Only the pictures are dropped. Restate each line below word for word.

+++++

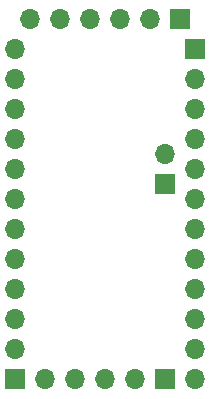
<source format=gbr>
%TF.GenerationSoftware,KiCad,Pcbnew,8.0.9-8.0.9-0~ubuntu22.04.1*%
%TF.CreationDate,2025-02-27T11:49:03+01:00*%
%TF.ProjectId,HB_Pro_Mini_ATMEGA1284P_FUEL4EP,48425f50-726f-45f4-9d69-6e695f41544d,V1.4*%
%TF.SameCoordinates,Original*%
%TF.FileFunction,Soldermask,Bot*%
%TF.FilePolarity,Negative*%
%FSLAX46Y46*%
G04 Gerber Fmt 4.6, Leading zero omitted, Abs format (unit mm)*
G04 Created by KiCad (PCBNEW 8.0.9-8.0.9-0~ubuntu22.04.1) date 2025-02-27 11:49:03*
%MOMM*%
%LPD*%
G01*
G04 APERTURE LIST*
%ADD10R,1.700000X1.700000*%
%ADD11O,1.700000X1.700000*%
G04 APERTURE END LIST*
D10*
%TO.C,J1*%
X15240000Y31750000D03*
D11*
X12700000Y31750000D03*
X10160000Y31750000D03*
X7620000Y31750000D03*
X5080000Y31750000D03*
X2540000Y31750000D03*
%TD*%
D10*
%TO.C,J4*%
X13970000Y1270000D03*
D11*
X11430000Y1270000D03*
X8890000Y1270000D03*
X6350000Y1270000D03*
X3810000Y1270000D03*
%TD*%
D10*
%TO.C,J5*%
X13970000Y17780000D03*
D11*
X13970000Y20320000D03*
%TD*%
D10*
%TO.C,J3*%
X1270000Y1270000D03*
D11*
X1270000Y3810000D03*
X1270000Y6350000D03*
X1270000Y8890000D03*
X1270000Y11430000D03*
X1270000Y13970000D03*
X1270000Y16510000D03*
X1270000Y19050000D03*
X1270000Y21590000D03*
X1270000Y24130000D03*
X1270000Y26670000D03*
X1270000Y29210000D03*
%TD*%
D10*
%TO.C,J2*%
X16510000Y29210000D03*
D11*
X16510000Y26670000D03*
X16510000Y24130000D03*
X16510000Y21590000D03*
X16510000Y19050000D03*
X16510000Y16510000D03*
X16510000Y13970000D03*
X16510000Y11430000D03*
X16510000Y8890000D03*
X16510000Y6350000D03*
X16510000Y3810000D03*
X16510000Y1270000D03*
%TD*%
M02*

</source>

+++++

# Written response
<source format=gbr>
%TF.GenerationSoftware,KiCad,Pcbnew,8.0.9-8.0.9-0~ubuntu22.04.1*%
%TF.CreationDate,2025-02-27T11:49:03+01:00*%
%TF.ProjectId,HB_Pro_Mini_ATMEGA1284P_FUEL4EP,48425f50-726f-45f4-9d69-6e695f41544d,V1.4*%
%TF.SameCoordinates,Original*%
%TF.FileFunction,Soldermask,Bot*%
%TF.FilePolarity,Negative*%
%FSLAX46Y46*%
G04 Gerber Fmt 4.6, Leading zero omitted, Abs format (unit mm)*
G04 Created by KiCad (PCBNEW 8.0.9-8.0.9-0~ubuntu22.04.1) date 2025-02-27 11:49:03*
%MOMM*%
%LPD*%
G01*
G04 APERTURE LIST*
%ADD10R,1.700000X1.700000*%
%ADD11O,1.700000X1.700000*%
G04 APERTURE END LIST*
D10*
%TO.C,J1*%
X15240000Y31750000D03*
D11*
X12700000Y31750000D03*
X10160000Y31750000D03*
X7620000Y31750000D03*
X5080000Y31750000D03*
X2540000Y31750000D03*
%TD*%
D10*
%TO.C,J4*%
X13970000Y1270000D03*
D11*
X11430000Y1270000D03*
X8890000Y1270000D03*
X6350000Y1270000D03*
X3810000Y1270000D03*
%TD*%
D10*
%TO.C,J5*%
X13970000Y17780000D03*
D11*
X13970000Y20320000D03*
%TD*%
D10*
%TO.C,J3*%
X1270000Y1270000D03*
D11*
X1270000Y3810000D03*
X1270000Y6350000D03*
X1270000Y8890000D03*
X1270000Y11430000D03*
X1270000Y13970000D03*
X1270000Y16510000D03*
X1270000Y19050000D03*
X1270000Y21590000D03*
X1270000Y24130000D03*
X1270000Y26670000D03*
X1270000Y29210000D03*
%TD*%
D10*
%TO.C,J2*%
X16510000Y29210000D03*
D11*
X16510000Y26670000D03*
X16510000Y24130000D03*
X16510000Y21590000D03*
X16510000Y19050000D03*
X16510000Y16510000D03*
X16510000Y13970000D03*
X16510000Y11430000D03*
X16510000Y8890000D03*
X16510000Y6350000D03*
X16510000Y3810000D03*
X16510000Y1270000D03*
%TD*%
M02*

</source>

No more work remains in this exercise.